One of the secrets of nVidia's recent 17% QoQ improvement was the success of its "invisible" sales team, with representatives flying around the globe and selling the products directly to resellers and system integrators.
This is a common business practice, but what was interesting is that several people did a lot of air miles and sold massive amount of ION motherboards and complete systems. According to the sources we discussed the matter with, the problem that nVidia faced with ION was the same as the one faced by AMD a decade ago: AMD K7 e.g. Athlon was a superior product to Pentium III, but companies like ASUS and MSI refused to sell branded motherboards and sold products in plain white boxes.

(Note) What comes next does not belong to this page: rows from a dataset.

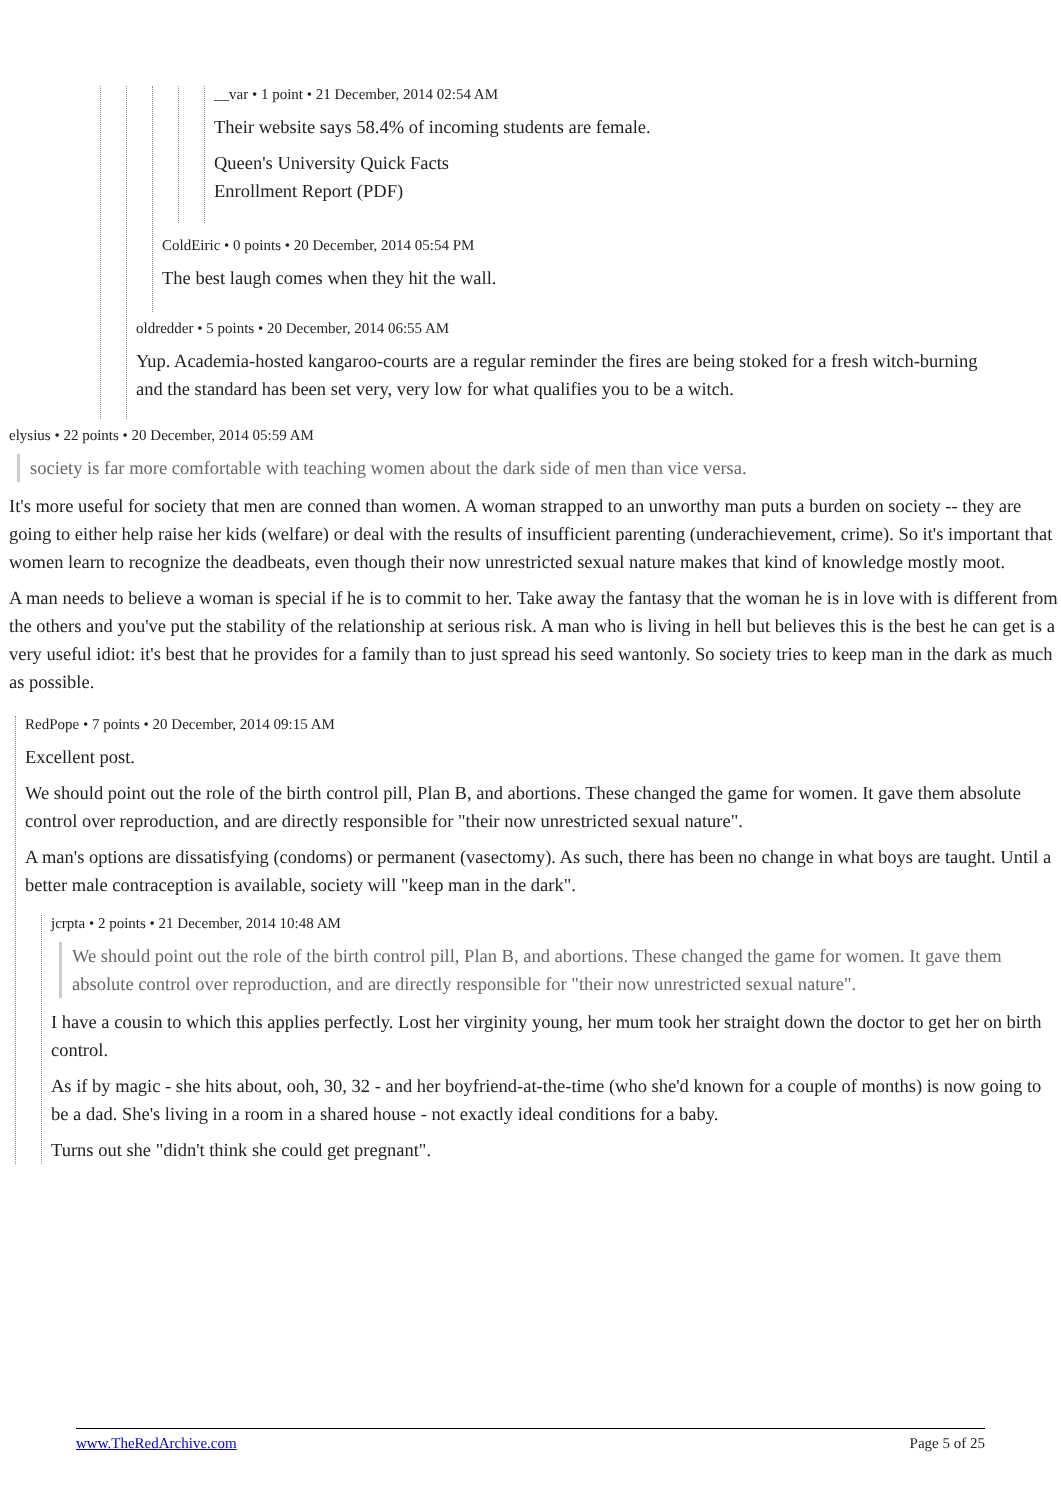__var • 1 point • 21 December, 2014 02:54 AM
Their website says 58.4% of incoming students are female.
Queen's University Quick Facts
Enrollment Report (PDF)
ColdEiric • 0 points • 20 December, 2014 05:54 PM
The best laugh comes when they hit the wall.
oldredder • 5 points • 20 December, 2014 06:55 AM
Yup. Academia-hosted kangaroo-courts are a regular reminder the fires are being stoked for a fresh witch-burning and the standard has been set very, very low for what qualifies you to be a witch.
elysius • 22 points • 20 December, 2014 05:59 AM
society is far more comfortable with teaching women about the dark side of men than vice versa.
It's more useful for society that men are conned than women. A woman strapped to an unworthy man puts a burden on society -- they are going to either help raise her kids (welfare) or deal with the results of insufficient parenting (underachievement, crime). So it's important that women learn to recognize the deadbeats, even though their now unrestricted sexual nature makes that kind of knowledge mostly moot.
A man needs to believe a woman is special if he is to commit to her. Take away the fantasy that the woman he is in love with is different from the others and you've put the stability of the relationship at serious risk. A man who is living in hell but believes this is the best he can get is a very useful idiot: it's best that he provides for a family than to just spread his seed wantonly. So society tries to keep man in the dark as much as possible.
RedPope • 7 points • 20 December, 2014 09:15 AM
Excellent post.
We should point out the role of the birth control pill, Plan B, and abortions. These changed the game for women. It gave them absolute control over reproduction, and are directly responsible for "their now unrestricted sexual nature".
A man's options are dissatisfying (condoms) or permanent (vasectomy). As such, there has been no change in what boys are taught. Until a better male contraception is available, society will "keep man in the dark".
jcrpta • 2 points • 21 December, 2014 10:48 AM
We should point out the role of the birth control pill, Plan B, and abortions. These changed the game for women. It gave them absolute control over reproduction, and are directly responsible for "their now unrestricted sexual nature".
I have a cousin to which this applies perfectly. Lost her virginity young, her mum took her straight down the doctor to get her on birth control.
As if by magic - she hits about, ooh, 30, 32 - and her boyfriend-at-the-time (who she'd known for a couple of months) is now going to be a dad. She's living in a room in a shared house - not exactly ideal conditions for a baby.
Turns out she "didn't think she could get pregnant".
www.TheRedArchive.com Page 5 of 25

Since nVidia is involved in multiple cross-license disputes with Intel, vendors weren't all too cheerful on buying Intel Atoms and soldering them onto ION motherboards, but nVidia found a way to counter that as well. In collaboration with Flextronics and PC Partner, the company manufactured motherboards and complete systems themselves, and now sells them under the guise from System Integrators and shopping mall giants. We learned of several deals in the EMEA region, but we cannot exclude that a similar practice is happening worldwide.

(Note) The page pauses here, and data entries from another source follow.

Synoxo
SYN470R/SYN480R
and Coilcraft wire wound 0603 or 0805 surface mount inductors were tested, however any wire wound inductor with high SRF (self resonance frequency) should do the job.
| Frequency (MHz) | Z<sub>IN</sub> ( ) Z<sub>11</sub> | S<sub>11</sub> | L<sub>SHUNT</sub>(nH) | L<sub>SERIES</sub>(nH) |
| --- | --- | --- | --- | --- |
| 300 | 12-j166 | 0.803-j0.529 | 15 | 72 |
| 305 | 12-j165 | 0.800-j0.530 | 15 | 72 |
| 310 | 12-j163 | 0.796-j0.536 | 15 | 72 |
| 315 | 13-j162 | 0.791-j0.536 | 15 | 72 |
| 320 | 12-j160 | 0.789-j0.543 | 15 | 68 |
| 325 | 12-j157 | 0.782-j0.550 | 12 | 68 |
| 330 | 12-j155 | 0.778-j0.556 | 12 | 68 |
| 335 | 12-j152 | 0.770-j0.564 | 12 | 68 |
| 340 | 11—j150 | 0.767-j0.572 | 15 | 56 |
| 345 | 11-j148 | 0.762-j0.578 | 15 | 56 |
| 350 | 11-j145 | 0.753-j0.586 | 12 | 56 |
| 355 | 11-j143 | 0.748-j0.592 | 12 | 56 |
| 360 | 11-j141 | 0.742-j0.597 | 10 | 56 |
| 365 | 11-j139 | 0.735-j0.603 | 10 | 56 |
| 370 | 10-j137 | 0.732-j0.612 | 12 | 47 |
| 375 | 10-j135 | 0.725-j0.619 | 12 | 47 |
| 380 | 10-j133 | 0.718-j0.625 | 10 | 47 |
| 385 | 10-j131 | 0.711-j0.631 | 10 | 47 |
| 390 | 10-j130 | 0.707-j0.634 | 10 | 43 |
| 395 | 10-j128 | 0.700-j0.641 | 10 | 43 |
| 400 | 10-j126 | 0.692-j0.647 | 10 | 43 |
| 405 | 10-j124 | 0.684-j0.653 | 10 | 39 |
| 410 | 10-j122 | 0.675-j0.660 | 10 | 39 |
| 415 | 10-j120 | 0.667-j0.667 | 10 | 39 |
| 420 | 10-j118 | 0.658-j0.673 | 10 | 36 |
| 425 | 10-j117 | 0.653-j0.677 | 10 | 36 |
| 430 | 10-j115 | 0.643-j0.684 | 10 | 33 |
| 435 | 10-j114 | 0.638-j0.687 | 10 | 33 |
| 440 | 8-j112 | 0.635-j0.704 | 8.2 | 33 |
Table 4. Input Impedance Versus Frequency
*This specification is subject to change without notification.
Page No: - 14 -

The ION system arrives at a SI's place almost complete, with only customizations are adding a hard drive, amount of system memory, silk-screening the SI's logo and putting a sticker with Microsoft Windows license key.
We learned of several deals in the EMEA region numbered in thousands and tens of thousands of units, meaning both customers and Intel can be happy: Intel will sell tens of thousands of Atoms at an increased margin, and end-users will get decent graphics hardware.